> _EXTRACTED TEXT_
↓↓↓

7C. Avoiding the Swamp: Function Contracts


Importance of documentation

Internal and external documentation

Internal documentation is written in a program as comments, and is intended to help a software developer. External documentation is written in a place where people who need to use the software can read about it, such as in a book.


Importance of documentation for the developer

Each function in a piece of software solves a specific problem. Before you try to solve any problem, you should have a good understanding of exactly what the problem is. It makes no sense just to start writing and then, afterwards, look at what you have come up with to see whether it solves any useful problem!

Inexperienced computer programmers imagine that they can keep all problem descriptions in their heads. Experience has shown that they can't. Nobody can. Three issues come up.

  1. When writing a function definition without written documentation, you only have a rough idea of what the function is supposed to do. While you write, the idea morphs in your head. A simple interruption can cause the idea to lose what focus it has. You end up in a swamp of your own making, thrashing about trying to understand what you are doing.

  2. Suppose that you test the function and find that it does not work. So you need to fix it. But during the process of fixing it, you have nothing but your memory telling you what the function is supposed to do. It is difficult to keep that in your head along with the details of how the function is supposed to work and how the program is being tested. Because of that, the process of fixing a function definition can take the function further away from its original intent, not closer, and that takes you into the swamp.

↑↑↑

> _ENTRIES_

↓↓↓

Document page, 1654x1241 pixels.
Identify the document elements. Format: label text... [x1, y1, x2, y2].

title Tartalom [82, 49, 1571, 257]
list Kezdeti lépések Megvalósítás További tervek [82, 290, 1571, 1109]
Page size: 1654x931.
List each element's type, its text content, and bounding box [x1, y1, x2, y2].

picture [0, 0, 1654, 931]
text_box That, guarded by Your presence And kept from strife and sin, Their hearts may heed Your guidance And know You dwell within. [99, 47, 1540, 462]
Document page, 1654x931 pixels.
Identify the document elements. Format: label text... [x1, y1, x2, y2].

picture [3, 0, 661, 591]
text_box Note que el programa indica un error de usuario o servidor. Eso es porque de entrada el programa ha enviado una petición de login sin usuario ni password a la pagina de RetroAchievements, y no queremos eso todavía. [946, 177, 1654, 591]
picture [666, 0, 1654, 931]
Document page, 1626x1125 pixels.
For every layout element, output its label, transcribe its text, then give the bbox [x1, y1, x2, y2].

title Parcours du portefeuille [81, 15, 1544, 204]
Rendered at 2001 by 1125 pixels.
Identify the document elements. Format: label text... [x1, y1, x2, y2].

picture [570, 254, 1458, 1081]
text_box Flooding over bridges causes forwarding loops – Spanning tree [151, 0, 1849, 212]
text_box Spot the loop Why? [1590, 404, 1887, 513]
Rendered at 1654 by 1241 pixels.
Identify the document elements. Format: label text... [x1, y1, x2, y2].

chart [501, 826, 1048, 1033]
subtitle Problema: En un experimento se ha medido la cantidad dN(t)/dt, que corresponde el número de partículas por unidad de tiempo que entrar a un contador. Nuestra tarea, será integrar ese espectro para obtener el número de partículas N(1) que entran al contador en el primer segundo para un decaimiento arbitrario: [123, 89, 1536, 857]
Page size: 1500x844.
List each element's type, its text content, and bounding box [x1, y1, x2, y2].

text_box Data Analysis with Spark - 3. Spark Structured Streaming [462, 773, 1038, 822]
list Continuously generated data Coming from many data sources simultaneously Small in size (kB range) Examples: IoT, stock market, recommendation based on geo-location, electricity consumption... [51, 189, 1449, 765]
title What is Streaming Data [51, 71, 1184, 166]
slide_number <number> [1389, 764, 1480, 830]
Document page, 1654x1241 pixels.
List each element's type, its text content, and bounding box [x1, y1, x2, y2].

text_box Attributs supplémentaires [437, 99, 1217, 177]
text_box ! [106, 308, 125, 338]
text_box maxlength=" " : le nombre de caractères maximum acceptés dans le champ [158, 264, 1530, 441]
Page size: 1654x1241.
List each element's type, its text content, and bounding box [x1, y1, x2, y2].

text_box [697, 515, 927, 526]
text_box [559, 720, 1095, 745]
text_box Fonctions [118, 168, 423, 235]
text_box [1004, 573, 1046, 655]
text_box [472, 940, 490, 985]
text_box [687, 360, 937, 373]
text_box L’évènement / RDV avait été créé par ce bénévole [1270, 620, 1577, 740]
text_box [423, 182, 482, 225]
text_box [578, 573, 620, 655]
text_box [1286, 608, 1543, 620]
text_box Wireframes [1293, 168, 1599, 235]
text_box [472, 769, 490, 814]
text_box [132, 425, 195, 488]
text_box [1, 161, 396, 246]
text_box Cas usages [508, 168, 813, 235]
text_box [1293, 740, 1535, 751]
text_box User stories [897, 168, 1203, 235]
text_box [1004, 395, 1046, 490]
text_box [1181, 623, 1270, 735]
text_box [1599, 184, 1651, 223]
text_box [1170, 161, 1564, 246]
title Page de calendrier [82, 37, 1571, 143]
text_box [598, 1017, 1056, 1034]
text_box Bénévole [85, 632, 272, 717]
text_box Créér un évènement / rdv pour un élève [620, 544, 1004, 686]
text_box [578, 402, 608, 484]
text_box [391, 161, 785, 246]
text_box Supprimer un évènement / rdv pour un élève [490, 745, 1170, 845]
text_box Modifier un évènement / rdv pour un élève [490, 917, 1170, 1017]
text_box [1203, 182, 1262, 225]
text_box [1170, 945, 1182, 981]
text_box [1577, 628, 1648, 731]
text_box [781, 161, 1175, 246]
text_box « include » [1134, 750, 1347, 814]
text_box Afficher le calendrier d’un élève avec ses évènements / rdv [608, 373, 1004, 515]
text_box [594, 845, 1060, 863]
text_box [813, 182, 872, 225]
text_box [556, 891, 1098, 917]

↑↑↑

> _REQUEST 1_
Return, word for word, the part of the passage on function documentation starting at "Inexperienced computer programmers" and ending at "you are doing.".
> _REQUEST 2_
Write the next part of the passage on function documentation, picking up right after its final sentence.
The items can be left aside entirely.

> _FINAL ANSWER 1_
Inexperienced computer programmers imagine that they can keep all problem descriptions in their heads. Experience has shown that they can't. Nobody can. Three issues come up.

  1. When writing a function definition without written documentation, you only have a rough idea of what the function is supposed to do. While you write, the idea morphs in your head. A simple interruption can cause the idea to lose what focus it has. You end up in a swamp of your own making, thrashing about trying to understand what you are doing.

> _FINAL ANSWER 2_
  3. Later, when you need to use a function, you have forgotten just what it does. Everybody forgets. You can either reverse-engineer the function from its body or you can throw away the function or even the entire piece of software and start again. You don't want that.

    The situation is actually much worse than you might imagine. Suppose that you are working on a piece of software that is 10,000 lines long, and suppose you set out to reverse-engineer one function definition. But that function's body calls other functions that are written in this software. You don't know what they do until you reverse-engineer them too. But they, in turn, call more functions that are written here. The task of reverse-engineering one function definition can be prohibitively expensive. Now suppose that the software is 100,000 lines long.


Self-documenting software

Software maintenance is the job of keeping software up to date. It can involve adding new features, making the software work on a new operating system, changing the format of input or output, etc. Software engineers have found that, for a piece of production software, far more time is spent doing maintenance than was spent doing the original development.

You might have heard of self-documenting code. The idea is for functions to be written in a readable form so that, to find out what a function does, you just read the function's body. That is a good thing to do and, for very small pieces of software, you don't really need any more documentation than that. But imagine a larger piece of software, say with about 1000 functions. Such software is built up function upon function; one function typically uses a few others that are defined in the same collection of 1000 functions, with the exception of the bottom-level functions that only use the library.

Suppose that the software has no internal documentation, and relies on self-documenting code. Now you want to understand what a particular function does. So you read its body. But it uses 3 other undocumented functions, so you need to understand what they do first. Each of those uses 2 undocumented functions, so you must read their bodies too. It goes on and on. You find yourself reading thousands of lines of code to understand a single function whose body is only ten lines long.

The only way that anyone can maintain an undocumented large piece of software is to reverse-engineer the whole thing and add documentation that should have been written by the developer. As you can imagine, no maintainer is happy about that, Most of the time, it is too difficult. Undocumented software is often just thrown away as unmaintainable.



Function contracts

Function contracts

A function contract is a comment that tells precisely what the function accomplishes and how its parameters affect what it accomplishes.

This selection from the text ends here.